** START Task inputs **

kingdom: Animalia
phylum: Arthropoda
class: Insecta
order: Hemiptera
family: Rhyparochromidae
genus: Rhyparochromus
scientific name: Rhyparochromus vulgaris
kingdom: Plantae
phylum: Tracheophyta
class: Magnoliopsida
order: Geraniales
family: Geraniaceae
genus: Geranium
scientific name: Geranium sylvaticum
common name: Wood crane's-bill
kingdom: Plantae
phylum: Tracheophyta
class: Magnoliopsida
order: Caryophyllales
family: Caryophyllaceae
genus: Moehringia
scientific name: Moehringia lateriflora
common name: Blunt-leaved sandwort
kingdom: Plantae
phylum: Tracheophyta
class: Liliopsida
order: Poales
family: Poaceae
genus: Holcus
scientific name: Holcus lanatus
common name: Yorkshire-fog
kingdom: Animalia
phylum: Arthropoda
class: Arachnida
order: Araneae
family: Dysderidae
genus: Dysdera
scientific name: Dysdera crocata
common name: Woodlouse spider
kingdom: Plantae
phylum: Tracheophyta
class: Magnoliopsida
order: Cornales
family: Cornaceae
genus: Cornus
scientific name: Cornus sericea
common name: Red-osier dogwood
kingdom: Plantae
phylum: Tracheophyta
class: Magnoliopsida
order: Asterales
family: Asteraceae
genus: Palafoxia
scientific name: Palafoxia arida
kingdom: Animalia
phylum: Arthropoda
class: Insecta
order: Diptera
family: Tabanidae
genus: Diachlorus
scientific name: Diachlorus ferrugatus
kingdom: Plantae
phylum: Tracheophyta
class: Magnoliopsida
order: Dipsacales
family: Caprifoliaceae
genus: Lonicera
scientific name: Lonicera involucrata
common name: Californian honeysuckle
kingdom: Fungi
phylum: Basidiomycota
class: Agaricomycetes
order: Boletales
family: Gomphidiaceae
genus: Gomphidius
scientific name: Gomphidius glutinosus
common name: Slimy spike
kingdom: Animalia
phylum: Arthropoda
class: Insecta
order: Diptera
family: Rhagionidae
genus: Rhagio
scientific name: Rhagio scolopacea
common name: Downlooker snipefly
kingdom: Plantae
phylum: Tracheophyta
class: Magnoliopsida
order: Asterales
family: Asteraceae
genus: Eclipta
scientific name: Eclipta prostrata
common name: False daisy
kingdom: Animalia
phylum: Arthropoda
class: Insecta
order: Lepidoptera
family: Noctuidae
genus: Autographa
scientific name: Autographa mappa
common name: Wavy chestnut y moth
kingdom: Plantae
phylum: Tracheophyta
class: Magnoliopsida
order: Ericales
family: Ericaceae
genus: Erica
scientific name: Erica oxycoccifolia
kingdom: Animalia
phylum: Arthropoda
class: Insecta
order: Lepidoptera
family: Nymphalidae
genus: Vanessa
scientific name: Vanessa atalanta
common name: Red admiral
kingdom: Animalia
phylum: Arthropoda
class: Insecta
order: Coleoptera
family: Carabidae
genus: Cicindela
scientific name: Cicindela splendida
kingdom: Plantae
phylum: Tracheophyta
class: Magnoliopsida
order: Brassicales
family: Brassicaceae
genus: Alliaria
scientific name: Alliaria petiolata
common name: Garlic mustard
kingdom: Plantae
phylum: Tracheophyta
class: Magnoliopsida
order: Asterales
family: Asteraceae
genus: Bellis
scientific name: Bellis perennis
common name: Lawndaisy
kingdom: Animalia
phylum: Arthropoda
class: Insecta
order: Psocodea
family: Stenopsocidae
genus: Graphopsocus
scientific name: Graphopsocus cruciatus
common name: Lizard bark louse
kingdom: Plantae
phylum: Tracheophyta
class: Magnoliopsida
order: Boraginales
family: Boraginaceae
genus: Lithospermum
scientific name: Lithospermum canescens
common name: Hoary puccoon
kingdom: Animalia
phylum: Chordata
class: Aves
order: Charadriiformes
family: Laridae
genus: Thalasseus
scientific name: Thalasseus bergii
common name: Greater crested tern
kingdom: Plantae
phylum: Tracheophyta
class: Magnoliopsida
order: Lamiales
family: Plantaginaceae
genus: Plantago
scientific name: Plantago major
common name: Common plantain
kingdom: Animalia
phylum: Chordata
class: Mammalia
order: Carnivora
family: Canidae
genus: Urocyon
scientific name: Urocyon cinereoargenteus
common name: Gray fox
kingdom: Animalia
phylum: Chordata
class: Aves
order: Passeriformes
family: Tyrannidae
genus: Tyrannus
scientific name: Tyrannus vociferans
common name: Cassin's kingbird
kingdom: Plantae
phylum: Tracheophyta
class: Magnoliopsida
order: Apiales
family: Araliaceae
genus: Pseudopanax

** END Task inputs **

▸ What to produce
Rewrite the items from the line with "order: Carnivora" through the end, changing "common name" to "vernacular name" and keeping everything else the same.

▸ Result of this exercise
order: Carnivora
family: Canidae
genus: Urocyon
scientific name: Urocyon cinereoargenteus
vernacular name: Gray fox
kingdom: Animalia
phylum: Chordata
class: Aves
order: Passeriformes
family: Tyrannidae
genus: Tyrannus
scientific name: Tyrannus vociferans
vernacular name: Cassin's kingbird
kingdom: Plantae
phylum: Tracheophyta
class: Magnoliopsida
order: Apiales
family: Araliaceae
genus: Pseudopanax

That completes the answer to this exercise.